— Exercise requirements —
Restate each line of the listing exactly, without carrying over any pictures.
━━━ Input data
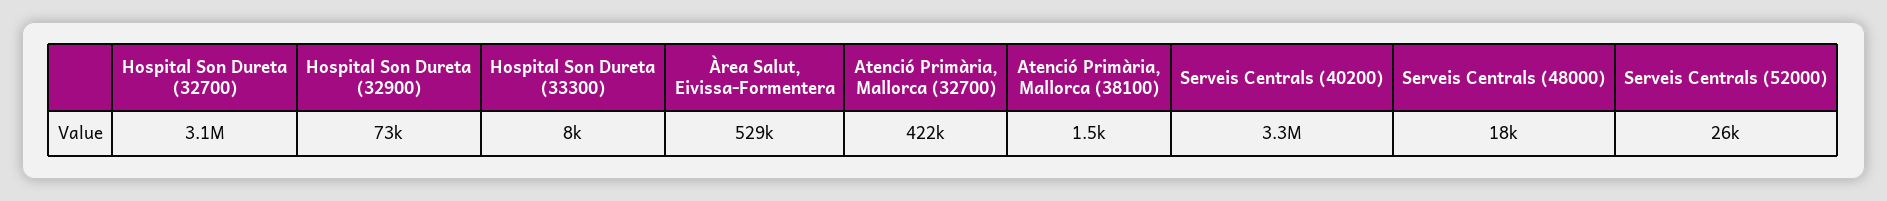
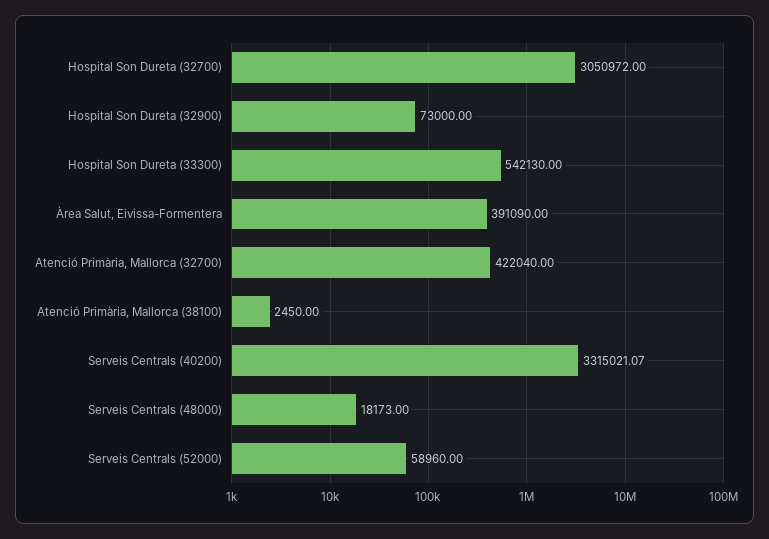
Hospital Son Dureta (33300): 8000 -> 542130
Àrea Salut, Eivissa-Formentera: 529000 -> 391090
Atenció Primària, Mallorca (38100): 1500 -> 2450
Serveis Centrals (52000): 26000 -> 58960

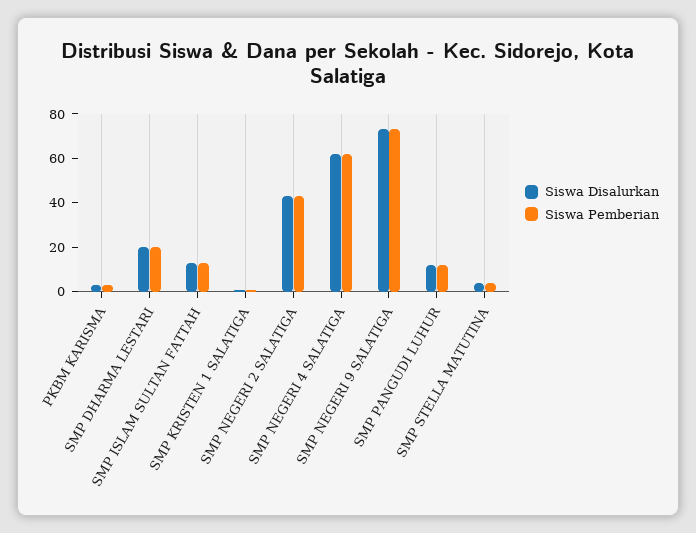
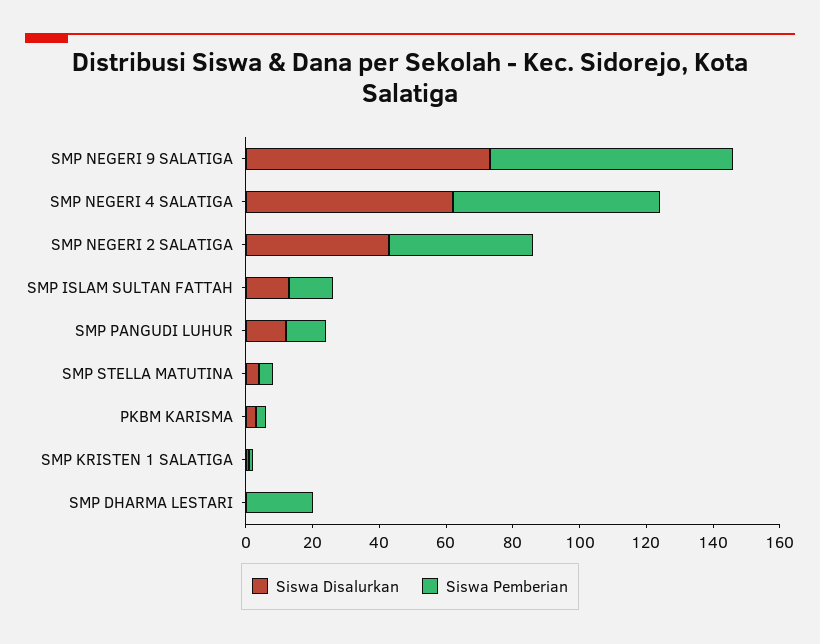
Siswa Disalurkan, SMP DHARMA LESTARI: 20 -> 0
━━━━━━
— Your response —
Hospital Son Dureta (33300): 8000 -> 542130
Àrea Salut, Eivissa-Formentera: 529000 -> 391090
Atenció Primària, Mallorca (38100): 1500 -> 2450
Serveis Centrals (52000): 26000 -> 58960

Siswa Disalurkan, SMP DHARMA LESTARI: 20 -> 0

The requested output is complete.